● WHAT YOU HAVE TO DO
Reproduce the rows below verbatim, beginning with the first row and continuing through the row that contains "1994–95 | Peter".

%%

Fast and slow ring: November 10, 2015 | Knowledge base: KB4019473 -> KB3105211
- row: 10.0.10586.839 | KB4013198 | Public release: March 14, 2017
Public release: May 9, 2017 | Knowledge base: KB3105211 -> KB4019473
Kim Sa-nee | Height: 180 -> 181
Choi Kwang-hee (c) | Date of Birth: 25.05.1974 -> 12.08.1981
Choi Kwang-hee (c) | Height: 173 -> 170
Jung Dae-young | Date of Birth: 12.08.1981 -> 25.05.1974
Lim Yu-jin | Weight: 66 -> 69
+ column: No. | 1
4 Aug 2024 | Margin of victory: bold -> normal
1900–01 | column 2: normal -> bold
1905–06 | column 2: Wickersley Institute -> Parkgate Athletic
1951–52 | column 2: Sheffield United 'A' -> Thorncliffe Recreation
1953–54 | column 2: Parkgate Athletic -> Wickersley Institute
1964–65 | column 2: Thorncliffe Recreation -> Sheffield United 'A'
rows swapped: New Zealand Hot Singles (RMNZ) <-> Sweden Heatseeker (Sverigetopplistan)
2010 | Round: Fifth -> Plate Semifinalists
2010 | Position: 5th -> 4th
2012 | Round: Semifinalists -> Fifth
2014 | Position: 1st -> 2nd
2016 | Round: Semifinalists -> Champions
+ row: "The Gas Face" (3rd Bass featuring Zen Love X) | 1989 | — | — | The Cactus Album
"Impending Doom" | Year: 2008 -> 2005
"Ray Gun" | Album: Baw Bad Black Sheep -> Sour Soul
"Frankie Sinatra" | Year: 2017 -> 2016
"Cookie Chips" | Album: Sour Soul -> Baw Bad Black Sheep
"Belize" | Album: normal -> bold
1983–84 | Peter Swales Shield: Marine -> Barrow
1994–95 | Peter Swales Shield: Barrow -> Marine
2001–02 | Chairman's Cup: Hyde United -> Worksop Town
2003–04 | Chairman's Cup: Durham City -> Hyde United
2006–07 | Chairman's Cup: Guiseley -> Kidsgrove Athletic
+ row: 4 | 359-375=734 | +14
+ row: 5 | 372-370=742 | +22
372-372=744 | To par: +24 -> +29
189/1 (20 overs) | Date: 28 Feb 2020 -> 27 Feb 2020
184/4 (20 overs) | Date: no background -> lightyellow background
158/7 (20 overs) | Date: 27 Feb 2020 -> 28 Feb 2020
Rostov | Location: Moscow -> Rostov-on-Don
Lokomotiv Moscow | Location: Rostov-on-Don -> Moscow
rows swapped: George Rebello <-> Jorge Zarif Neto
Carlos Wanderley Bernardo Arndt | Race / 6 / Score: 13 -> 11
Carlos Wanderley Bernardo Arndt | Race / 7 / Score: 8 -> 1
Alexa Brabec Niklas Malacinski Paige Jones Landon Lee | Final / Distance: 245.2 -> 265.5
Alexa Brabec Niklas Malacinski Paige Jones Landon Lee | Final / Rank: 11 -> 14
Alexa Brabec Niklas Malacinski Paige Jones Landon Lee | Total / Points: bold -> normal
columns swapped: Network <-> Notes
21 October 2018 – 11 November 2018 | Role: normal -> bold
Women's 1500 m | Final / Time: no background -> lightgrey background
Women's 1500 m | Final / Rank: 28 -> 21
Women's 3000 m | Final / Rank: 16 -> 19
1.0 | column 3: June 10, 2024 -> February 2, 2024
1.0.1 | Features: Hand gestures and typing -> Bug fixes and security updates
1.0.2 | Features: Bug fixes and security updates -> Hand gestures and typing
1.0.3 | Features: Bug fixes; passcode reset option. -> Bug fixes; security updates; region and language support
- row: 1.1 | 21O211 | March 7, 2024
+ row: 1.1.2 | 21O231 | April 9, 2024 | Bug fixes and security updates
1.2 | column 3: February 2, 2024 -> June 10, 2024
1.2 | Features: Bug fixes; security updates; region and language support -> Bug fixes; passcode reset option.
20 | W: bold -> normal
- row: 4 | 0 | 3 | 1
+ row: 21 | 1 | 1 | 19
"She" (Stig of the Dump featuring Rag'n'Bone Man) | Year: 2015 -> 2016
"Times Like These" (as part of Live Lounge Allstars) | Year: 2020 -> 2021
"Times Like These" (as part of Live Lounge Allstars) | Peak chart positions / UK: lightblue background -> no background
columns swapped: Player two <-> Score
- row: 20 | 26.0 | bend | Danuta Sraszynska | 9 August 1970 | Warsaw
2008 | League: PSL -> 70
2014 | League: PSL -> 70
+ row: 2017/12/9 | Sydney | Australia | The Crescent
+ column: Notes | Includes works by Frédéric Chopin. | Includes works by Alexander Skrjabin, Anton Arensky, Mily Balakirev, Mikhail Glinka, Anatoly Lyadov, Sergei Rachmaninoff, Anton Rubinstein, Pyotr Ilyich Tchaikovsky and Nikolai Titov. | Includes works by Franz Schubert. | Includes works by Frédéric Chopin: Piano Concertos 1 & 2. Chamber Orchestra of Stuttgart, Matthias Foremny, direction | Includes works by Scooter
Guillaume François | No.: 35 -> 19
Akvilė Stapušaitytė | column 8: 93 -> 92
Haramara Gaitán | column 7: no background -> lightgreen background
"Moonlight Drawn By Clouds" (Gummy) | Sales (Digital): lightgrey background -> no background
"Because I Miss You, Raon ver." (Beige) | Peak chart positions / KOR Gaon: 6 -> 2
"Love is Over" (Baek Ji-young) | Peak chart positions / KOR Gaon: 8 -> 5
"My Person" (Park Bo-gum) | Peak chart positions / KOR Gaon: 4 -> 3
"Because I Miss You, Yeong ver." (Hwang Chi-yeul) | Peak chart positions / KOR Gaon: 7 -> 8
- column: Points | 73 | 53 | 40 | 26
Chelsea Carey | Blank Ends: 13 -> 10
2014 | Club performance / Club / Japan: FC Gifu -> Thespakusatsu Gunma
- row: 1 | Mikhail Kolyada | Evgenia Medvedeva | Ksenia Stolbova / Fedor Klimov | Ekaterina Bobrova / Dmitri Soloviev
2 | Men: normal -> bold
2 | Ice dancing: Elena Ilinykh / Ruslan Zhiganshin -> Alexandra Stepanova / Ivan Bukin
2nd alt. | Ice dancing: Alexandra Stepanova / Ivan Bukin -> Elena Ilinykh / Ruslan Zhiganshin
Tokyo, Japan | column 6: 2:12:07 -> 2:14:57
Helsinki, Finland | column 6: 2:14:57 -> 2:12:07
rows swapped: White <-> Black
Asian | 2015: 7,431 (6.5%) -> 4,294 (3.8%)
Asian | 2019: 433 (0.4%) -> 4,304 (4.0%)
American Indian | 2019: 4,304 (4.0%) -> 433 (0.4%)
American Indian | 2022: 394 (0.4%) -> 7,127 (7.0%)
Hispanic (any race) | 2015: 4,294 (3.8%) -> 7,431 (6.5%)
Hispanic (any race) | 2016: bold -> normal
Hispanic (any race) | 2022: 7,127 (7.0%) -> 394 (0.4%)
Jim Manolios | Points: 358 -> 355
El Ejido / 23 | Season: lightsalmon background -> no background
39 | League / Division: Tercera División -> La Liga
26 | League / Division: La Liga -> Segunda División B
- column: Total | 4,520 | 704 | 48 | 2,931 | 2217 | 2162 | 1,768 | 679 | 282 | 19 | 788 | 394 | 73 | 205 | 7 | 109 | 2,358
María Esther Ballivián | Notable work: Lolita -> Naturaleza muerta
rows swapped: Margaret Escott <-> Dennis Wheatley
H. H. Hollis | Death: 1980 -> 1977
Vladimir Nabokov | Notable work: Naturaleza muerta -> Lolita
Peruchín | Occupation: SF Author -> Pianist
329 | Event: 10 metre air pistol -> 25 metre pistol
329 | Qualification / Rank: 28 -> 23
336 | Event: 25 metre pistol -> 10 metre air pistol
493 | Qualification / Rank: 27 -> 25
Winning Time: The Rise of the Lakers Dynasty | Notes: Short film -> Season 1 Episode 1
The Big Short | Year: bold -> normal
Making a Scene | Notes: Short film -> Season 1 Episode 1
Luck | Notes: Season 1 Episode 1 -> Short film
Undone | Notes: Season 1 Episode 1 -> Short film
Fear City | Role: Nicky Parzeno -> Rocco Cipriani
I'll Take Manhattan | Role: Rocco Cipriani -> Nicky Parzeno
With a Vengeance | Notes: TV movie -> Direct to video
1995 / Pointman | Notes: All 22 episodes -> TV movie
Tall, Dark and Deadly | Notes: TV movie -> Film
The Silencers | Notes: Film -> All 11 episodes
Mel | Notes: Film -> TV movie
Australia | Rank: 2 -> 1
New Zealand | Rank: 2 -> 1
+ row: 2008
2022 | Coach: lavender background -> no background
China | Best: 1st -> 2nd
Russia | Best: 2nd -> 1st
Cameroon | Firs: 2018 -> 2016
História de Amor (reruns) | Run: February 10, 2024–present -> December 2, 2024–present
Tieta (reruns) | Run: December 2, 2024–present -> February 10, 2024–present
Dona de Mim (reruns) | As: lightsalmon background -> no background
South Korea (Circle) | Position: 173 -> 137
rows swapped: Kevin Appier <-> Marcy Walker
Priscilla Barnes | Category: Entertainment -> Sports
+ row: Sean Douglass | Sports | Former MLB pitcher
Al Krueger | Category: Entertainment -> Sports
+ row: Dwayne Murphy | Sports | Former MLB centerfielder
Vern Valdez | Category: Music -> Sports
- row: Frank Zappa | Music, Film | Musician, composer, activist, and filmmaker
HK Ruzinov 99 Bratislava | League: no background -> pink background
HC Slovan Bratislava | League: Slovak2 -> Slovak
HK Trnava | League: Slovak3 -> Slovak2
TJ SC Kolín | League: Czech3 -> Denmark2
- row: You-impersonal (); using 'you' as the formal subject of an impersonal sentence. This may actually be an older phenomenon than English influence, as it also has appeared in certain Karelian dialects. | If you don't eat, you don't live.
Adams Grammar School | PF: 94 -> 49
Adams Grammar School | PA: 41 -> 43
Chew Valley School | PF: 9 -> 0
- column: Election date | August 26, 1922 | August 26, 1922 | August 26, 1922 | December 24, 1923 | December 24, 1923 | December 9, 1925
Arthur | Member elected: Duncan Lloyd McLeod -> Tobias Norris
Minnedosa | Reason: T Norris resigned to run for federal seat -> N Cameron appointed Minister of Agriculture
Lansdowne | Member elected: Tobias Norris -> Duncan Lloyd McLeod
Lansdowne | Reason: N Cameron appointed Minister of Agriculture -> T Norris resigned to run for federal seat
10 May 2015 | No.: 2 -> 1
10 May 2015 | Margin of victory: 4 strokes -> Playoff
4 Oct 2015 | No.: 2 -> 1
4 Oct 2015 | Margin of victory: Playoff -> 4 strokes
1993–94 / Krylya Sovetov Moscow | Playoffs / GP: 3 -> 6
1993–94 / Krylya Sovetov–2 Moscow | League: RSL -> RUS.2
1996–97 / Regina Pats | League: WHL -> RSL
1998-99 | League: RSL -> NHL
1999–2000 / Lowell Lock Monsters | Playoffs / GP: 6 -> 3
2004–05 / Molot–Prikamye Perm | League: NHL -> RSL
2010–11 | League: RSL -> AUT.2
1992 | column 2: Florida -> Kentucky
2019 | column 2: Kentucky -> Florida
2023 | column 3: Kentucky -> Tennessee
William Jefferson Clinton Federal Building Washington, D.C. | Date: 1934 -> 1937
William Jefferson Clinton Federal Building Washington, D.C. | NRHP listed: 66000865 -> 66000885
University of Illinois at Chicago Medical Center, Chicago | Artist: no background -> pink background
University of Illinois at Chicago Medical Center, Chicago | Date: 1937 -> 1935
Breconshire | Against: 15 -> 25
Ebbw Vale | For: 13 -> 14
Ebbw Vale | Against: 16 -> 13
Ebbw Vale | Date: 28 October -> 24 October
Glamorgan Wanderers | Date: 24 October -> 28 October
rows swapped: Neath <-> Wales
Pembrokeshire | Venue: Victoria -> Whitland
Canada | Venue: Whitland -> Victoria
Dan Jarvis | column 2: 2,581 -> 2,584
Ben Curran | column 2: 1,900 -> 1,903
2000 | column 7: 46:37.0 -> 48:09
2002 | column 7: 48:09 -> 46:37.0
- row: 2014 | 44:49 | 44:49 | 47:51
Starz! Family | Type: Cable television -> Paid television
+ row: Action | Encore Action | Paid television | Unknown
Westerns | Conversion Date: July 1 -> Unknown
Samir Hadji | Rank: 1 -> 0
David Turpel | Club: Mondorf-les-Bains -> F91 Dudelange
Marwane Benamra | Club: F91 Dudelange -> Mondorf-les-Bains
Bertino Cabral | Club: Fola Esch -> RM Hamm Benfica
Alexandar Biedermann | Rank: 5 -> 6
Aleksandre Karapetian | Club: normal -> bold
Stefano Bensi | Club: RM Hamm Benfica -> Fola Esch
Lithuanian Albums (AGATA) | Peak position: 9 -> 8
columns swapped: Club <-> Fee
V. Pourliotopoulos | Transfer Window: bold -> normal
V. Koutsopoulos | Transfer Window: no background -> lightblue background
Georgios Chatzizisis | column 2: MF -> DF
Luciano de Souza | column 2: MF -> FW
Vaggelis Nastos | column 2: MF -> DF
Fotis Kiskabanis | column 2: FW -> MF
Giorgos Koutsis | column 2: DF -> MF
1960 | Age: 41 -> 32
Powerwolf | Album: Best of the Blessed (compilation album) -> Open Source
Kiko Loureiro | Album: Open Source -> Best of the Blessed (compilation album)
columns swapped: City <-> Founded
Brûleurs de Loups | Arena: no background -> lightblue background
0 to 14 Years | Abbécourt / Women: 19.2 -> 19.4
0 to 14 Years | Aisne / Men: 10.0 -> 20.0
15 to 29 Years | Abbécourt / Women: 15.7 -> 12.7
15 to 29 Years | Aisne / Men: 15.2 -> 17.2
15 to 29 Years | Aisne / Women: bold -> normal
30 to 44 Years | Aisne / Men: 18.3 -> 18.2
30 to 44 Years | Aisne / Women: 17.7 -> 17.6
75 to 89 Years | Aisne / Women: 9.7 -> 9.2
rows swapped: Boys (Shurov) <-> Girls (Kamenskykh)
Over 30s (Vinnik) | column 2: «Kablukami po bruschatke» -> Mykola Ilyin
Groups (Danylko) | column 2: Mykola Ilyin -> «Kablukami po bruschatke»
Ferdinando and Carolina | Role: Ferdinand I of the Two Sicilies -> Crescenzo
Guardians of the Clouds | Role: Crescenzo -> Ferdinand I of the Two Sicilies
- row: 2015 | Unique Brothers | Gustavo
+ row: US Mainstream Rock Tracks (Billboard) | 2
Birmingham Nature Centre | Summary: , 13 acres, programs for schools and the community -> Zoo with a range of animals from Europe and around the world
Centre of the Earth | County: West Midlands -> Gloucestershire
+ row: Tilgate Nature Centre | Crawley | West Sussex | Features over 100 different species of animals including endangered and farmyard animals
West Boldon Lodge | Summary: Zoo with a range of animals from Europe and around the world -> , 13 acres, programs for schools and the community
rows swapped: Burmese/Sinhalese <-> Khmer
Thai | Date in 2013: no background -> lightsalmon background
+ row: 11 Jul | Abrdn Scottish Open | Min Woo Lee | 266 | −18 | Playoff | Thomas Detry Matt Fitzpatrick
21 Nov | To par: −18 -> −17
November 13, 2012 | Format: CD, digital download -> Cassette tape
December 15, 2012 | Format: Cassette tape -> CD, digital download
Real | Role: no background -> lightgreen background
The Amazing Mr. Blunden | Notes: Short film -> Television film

%%

● REPLY
Fast and slow ring: November 10, 2015 | Knowledge base: KB4019473 -> KB3105211
- row: 10.0.10586.839 | KB4013198 | Public release: March 14, 2017
Public release: May 9, 2017 | Knowledge base: KB3105211 -> KB4019473
Kim Sa-nee | Height: 180 -> 181
Choi Kwang-hee (c) | Date of Birth: 25.05.1974 -> 12.08.1981
Choi Kwang-hee (c) | Height: 173 -> 170
Jung Dae-young | Date of Birth: 12.08.1981 -> 25.05.1974
Lim Yu-jin | Weight: 66 -> 69
+ column: No. | 1
4 Aug 2024 | Margin of victory: bold -> normal
1900–01 | column 2: normal -> bold
1905–06 | column 2: Wickersley Institute -> Parkgate Athletic
1951–52 | column 2: Sheffield United 'A' -> Thorncliffe Recreation
1953–54 | column 2: Parkgate Athletic -> Wickersley Institute
1964–65 | column 2: Thorncliffe Recreation -> Sheffield United 'A'
rows swapped: New Zealand Hot Singles (RMNZ) <-> Sweden Heatseeker (Sverigetopplistan)
2010 | Round: Fifth -> Plate Semifinalists
2010 | Position: 5th -> 4th
2012 | Round: Semifinalists -> Fifth
2014 | Position: 1st -> 2nd
2016 | Round: Semifinalists -> Champions
+ row: "The Gas Face" (3rd Bass featuring Zen Love X) | 1989 | — | — | The Cactus Album
"Impending Doom" | Year: 2008 -> 2005
"Ray Gun" | Album: Baw Bad Black Sheep -> Sour Soul
"Frankie Sinatra" | Year: 2017 -> 2016
"Cookie Chips" | Album: Sour Soul -> Baw Bad Black Sheep
"Belize" | Album: normal -> bold
1983–84 | Peter Swales Shield: Marine -> Barrow
1994–95 | Peter Swales Shield: Barrow -> Marine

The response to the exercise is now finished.